▶ Task objective
Copy every line of the data that includes the string "middle".

[Stored items]
------------------------------------------------------------------------

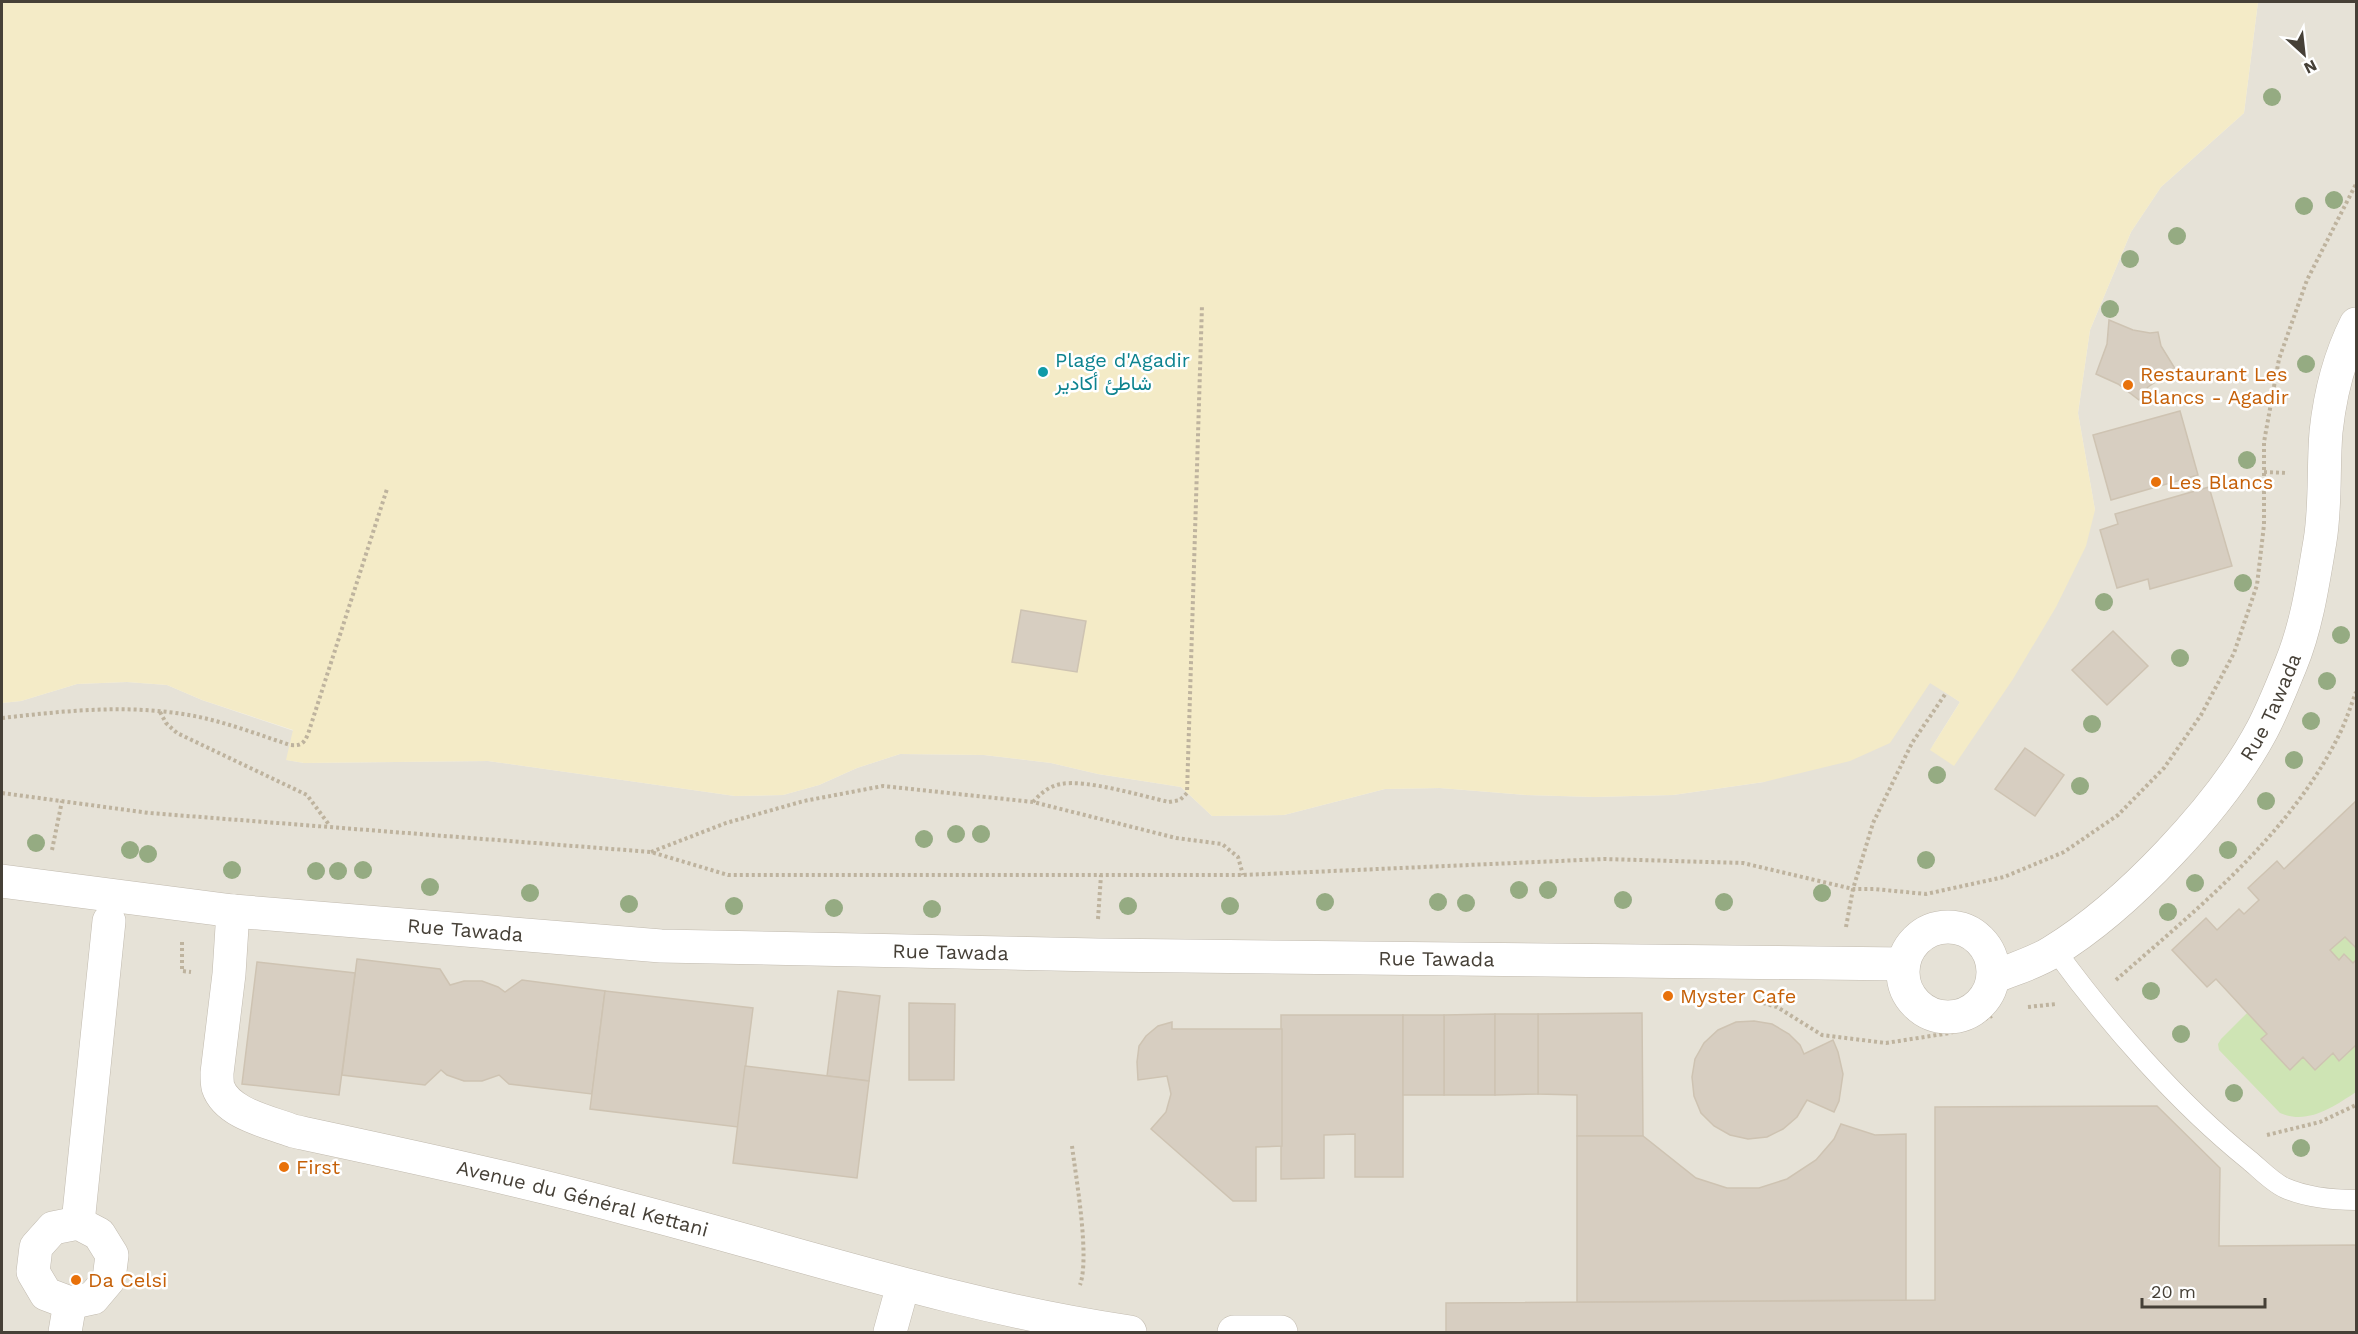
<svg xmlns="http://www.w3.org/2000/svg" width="2358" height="1334" viewBox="0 0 2358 1334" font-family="'Work Sans',Vazirmatn,sans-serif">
  <rect width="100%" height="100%" fill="#f3f0e8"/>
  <!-- residential -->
  <path fill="#e6e2d7" d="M2258,2H2356V1332H2V703L21,701L77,684L127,682L167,685L202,700L294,731L287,760L304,763L488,761L735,796L783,795L819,785L857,768L900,754L984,755L1051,763L1098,774L1181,787L1212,816L1284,815L1385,789L1440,788L1526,795L1594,797L1673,795L1764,782L1917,700L1930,682L1960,702L1930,750L2095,510L2078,413L2090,330L2131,232L2161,187L2244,113Z"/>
  <!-- green -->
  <g fill="#cee4b4">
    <path d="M2345,937L2354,947L2356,945V960L2353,963L2344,954L2339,960L2330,950Z"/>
    <path d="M2247,1013L2267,1034L2262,1039L2290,1070L2303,1057L2315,1070L2333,1053L2339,1061L2356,1045V1092C2333,1107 2308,1125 2280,1113L2219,1050L2218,1044L2221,1039Z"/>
  </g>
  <!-- sand -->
  <path fill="#f4ebc7" d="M2,2H2258L2244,113L2161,187L2131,232L2090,330L2078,413L2095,510L2086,546L2056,607L2013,679L1954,766L1930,750L1960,702L1930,683L1890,743L1850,761L1764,782L1673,795L1594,797L1526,795L1440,788L1385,789L1284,815L1212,816L1181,787L1098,774L1051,763L984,755L900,754L857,768L819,785L783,795L735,796L488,761L304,763L286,760L293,730L202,700L167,685L127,682L77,684L21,701L2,703Z"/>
  <!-- building -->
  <g fill="#d7cec1" stroke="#cec3b2" stroke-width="1.5">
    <path d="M2109,320L2133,330L2150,333L2158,332L2161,346L2179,375L2160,379L2148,387L2139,400L2118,384L2096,374L2107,344Z"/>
    <path d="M2180,411L2198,475L2111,500L2093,435Z"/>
    <path d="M2209,487L2232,566L2150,589L2148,579L2117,588L2100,530L2118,524L2115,514Z"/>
    <path d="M1021,610L1086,621L1077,672L1012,662Z"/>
    <path d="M2113,631L2148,666L2107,705L2072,670Z"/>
    <path d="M2025,748L2064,775L2035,816L1995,789Z"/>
    <path d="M2356,801V945L2355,947L2345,937L2330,950L2339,960L2344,954L2353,963L2356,960V1045L2339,1061L2333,1053L2315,1070L2303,1057L2290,1070L2261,1039L2267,1034L2216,979L2207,987L2172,950L2206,918L2217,930L2239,909L2244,914L2259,900L2248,888L2277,861L2284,869Z"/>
    <path d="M357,959L440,969L450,985L464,981H482L498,987L505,992L522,980L605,991L592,1094L509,1084L499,1075L482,1081H464L447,1075L441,1070L425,1085L342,1075Z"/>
    <path d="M257,962L355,973L339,1095L242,1084Z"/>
    <path d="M605,991L753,1008L738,1127L590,1109Z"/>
    <path d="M838,991L880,996L869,1081L827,1076Z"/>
    <path d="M909,1003L955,1004L954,1080H909Z"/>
    <path d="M1642,1013L1643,1136H1577V1095L1538,1094V1014Z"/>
    <path d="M1495,1014V1095H1444V1015Z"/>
    <path d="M1495,1014H1538V1094L1495,1095Z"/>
    <path d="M1281,1015H1403V1177H1355V1134L1324,1135V1178L1281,1179Z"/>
    <rect x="1403" y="1015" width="41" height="80"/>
    <path d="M1754,1021L1772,1024L1789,1034L1800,1045L1804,1054L1833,1040L1838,1052L1843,1074L1839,1101L1834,1112L1807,1100L1797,1117L1783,1129L1767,1137L1748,1139L1730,1135L1714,1126L1701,1113L1694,1096L1692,1077L1695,1059L1704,1043L1718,1030L1736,1022Z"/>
    <path d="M1172,1022V1029H1282V1146L1256,1147V1201H1233L1151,1129L1166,1112L1171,1094L1167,1076L1138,1080L1137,1062L1139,1046L1146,1036L1158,1026Z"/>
    <path d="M745,1066L869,1081L857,1178L733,1163Z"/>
    <path d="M2157,1106L2220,1168L2219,1246L2356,1245V1332H1446V1303L1935,1300V1107Z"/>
    <path d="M1841,1124L1875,1135L1906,1134V1300L1577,1302V1136H1643L1696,1178L1727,1188H1759L1787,1179L1816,1160L1834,1139Z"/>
  </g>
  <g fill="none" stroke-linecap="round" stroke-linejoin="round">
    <defs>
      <path id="lane" d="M2055,950C2109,1024 2178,1103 2249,1160C2260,1169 2273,1183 2285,1188C2308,1198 2333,1200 2356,1200"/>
      <g id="street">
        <path id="s1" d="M2,881L233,911L661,946L1098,955L1903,964"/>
        <path id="s2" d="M233,911L229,974L217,1073C217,1077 217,1083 218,1087C227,1114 270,1122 293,1131C405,1155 518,1179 629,1209C796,1252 959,1307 1130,1332"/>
        <circle cx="1948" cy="972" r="45"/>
        <path id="s3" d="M1994,977C2013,969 2035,963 2052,952C2126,907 2221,807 2262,730C2273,709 2282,686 2291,664C2307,625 2313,582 2320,541C2326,505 2323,468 2326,432C2330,394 2339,358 2356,324"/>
        <path d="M78,1223L109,921"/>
        <path d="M78,1223L99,1234L112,1255L109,1279L93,1298L70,1303L46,1294L33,1272L36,1247L53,1228Z"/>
        <path d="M65,1332L70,1303"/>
        <path d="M890,1332L903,1285"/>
        <path d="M1234,1332H1281"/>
      </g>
    </defs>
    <!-- lane casing -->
    <use href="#lane" stroke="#c1baae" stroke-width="21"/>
    <!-- street casing -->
    <use href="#street" stroke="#c1baae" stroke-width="34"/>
    <!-- path -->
    <g stroke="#beb39e" stroke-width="4" stroke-dasharray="3 3" stroke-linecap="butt">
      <path d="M2264,472L2288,473"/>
      <path d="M160,712L166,723L177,733L307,795L330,826"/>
      <path d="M2,718C64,711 126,704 189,715C223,721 257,734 290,745C300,746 304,744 308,734L387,489"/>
      <path d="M2,793L149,813L651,852L728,875H1243L1604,859L1743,863L1853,889H1874L1926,894L2004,877L2064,852L2118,815L2164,768L2201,715L2234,653L2257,585L2264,525V442L2279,359L2307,280L2356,184"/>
      <path d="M1033,802C1040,794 1049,786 1061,784C1086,779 1142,796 1169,802L1180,800L1187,793L1202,305"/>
      <path d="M52,850L62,801"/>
      <path d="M651,852L726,823L804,801L883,786L1033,802L1176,838L1222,844L1238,857L1243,875"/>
      <path d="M1098,919L1101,875"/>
      <path d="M1846,927L1853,889L1873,823L1912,743L1946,693"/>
      <path d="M182,942V971L191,972"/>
      <path d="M2116,980C2197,909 2287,837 2337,739C2345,724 2350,708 2356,692"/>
      <path d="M1763,1003L1777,1007L1822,1035L1886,1043L1950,1033L1992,1016"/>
      <path d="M2028,1007L2056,1004"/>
      <path d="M2267,1135L2320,1122L2356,1105"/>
      <path d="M1072,1146C1076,1178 1090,1257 1080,1285"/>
    </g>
    <!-- lane -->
    <use href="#lane" stroke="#fff" stroke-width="20"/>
    <!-- street -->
    <use href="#street" stroke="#fff" stroke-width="33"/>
  </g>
  <!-- trees -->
  <g fill="#95ab82">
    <circle cx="2272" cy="97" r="9"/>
    <circle cx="2334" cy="200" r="9"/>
    <circle cx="2304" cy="206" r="9"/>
    <circle cx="2177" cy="236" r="9"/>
    <circle cx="2130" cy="259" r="9"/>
    <circle cx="2110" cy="309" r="9"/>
    <circle cx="2306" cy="364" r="9"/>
    <circle cx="2247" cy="460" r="9"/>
    <circle cx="2243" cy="583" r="9"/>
    <circle cx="2104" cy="602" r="9"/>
    <circle cx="2341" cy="635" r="9"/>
    <circle cx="2180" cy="658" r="9"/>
    <circle cx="2327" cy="681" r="9"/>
    <circle cx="2311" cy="721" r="9"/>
    <circle cx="2092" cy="724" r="9"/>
    <circle cx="2294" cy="760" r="9"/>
    <circle cx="1937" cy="775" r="9"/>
    <circle cx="2080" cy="786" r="9"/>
    <circle cx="2266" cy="801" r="9"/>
    <circle cx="956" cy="834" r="9"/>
    <circle cx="981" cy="834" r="9"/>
    <circle cx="924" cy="839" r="9"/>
    <circle cx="36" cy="843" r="9"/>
    <circle cx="130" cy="850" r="9"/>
    <circle cx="2228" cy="850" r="9"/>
    <circle cx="148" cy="854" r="9"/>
    <circle cx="1926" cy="860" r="9"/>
    <circle cx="232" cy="870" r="9"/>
    <circle cx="363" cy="870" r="9"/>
    <circle cx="316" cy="871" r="9"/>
    <circle cx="338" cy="871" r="9"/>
    <circle cx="2195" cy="883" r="9"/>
    <circle cx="430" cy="887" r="9"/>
    <circle cx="1519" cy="890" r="9"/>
    <circle cx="1548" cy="890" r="9"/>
    <circle cx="530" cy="893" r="9"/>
    <circle cx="1822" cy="893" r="9"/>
    <circle cx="1623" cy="900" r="9"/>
    <circle cx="1325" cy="902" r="9"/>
    <circle cx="1438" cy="902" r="9"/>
    <circle cx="1724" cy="902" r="9"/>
    <circle cx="1466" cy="903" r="9"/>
    <circle cx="629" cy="904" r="9"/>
    <circle cx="734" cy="906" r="9"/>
    <circle cx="1128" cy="906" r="9"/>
    <circle cx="1230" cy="906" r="9"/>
    <circle cx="834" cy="908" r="9"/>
    <circle cx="932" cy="909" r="9"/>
    <circle cx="2168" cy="912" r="9"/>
    <circle cx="2151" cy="991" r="9"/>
    <circle cx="2181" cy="1034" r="9"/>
    <circle cx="2234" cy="1093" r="9"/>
    <circle cx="2301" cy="1148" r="9"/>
  </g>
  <!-- markers -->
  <circle fill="#0f9aa8" stroke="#fff" stroke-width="2" cx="1043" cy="372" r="6"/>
  <g fill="#e8710a" stroke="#fff" stroke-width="2">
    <circle cx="2128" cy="385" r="6"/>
    <circle cx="2156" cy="482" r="6"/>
    <circle cx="1668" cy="996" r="6"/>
    <circle cx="284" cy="1167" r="6"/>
    <circle cx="76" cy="1280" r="6"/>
  </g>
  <g text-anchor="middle" stroke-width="5" stroke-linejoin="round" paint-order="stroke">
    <!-- culture labels -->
    <g font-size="20" fill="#0d838f" stroke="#fff" text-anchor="start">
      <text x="1055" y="367">Plage d'Agadir<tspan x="1055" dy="23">شاطئ أكادير</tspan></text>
    </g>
    <!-- food labels -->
    <g font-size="20" fill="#c56008" stroke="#fff" text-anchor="start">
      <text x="2140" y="381">Restaurant Les<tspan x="2140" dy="23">Blancs - Agadir</tspan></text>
      <text x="2168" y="489">Les Blancs</text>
      <text x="1680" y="1003">Myster Cafe</text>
      <text x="296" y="1174">First</text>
      <text x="88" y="1287">Da Celsi</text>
    </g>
    <!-- street labels -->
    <g font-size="20" fill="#464037" stroke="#fff">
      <text dy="7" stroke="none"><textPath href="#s3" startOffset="396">Rue Tawada</textPath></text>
      <text dy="7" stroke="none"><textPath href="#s1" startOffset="466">Rue Tawada</textPath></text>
      <text dy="7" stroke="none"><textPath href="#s1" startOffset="952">Rue Tawada</textPath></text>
      <text dy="7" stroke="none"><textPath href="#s1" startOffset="1438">Rue Tawada</textPath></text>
      <text dy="7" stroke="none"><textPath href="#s2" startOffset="564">Avenue du Général Kettani</textPath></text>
    </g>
  </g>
  <!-- border -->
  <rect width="2358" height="1334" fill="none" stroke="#464037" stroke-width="6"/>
  <!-- north arrow -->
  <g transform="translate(2304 54) rotate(153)" stroke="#ffffff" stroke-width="4.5" paint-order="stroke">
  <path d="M0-4.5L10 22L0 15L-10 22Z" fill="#464037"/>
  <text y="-9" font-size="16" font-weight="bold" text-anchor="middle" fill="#464037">N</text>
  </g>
  <!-- scale -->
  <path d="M2142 1298v9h123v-9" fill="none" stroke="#464037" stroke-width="3"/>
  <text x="2151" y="1298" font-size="18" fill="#464037" stroke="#ffffff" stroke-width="4.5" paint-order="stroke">20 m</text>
</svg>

------------------------------------------------------------------------

▶ Result
  <g text-anchor="middle" stroke-width="5" stroke-linejoin="round" paint-order="stroke">
  <text y="-9" font-size="16" font-weight="bold" text-anchor="middle" fill="#464037">N</text>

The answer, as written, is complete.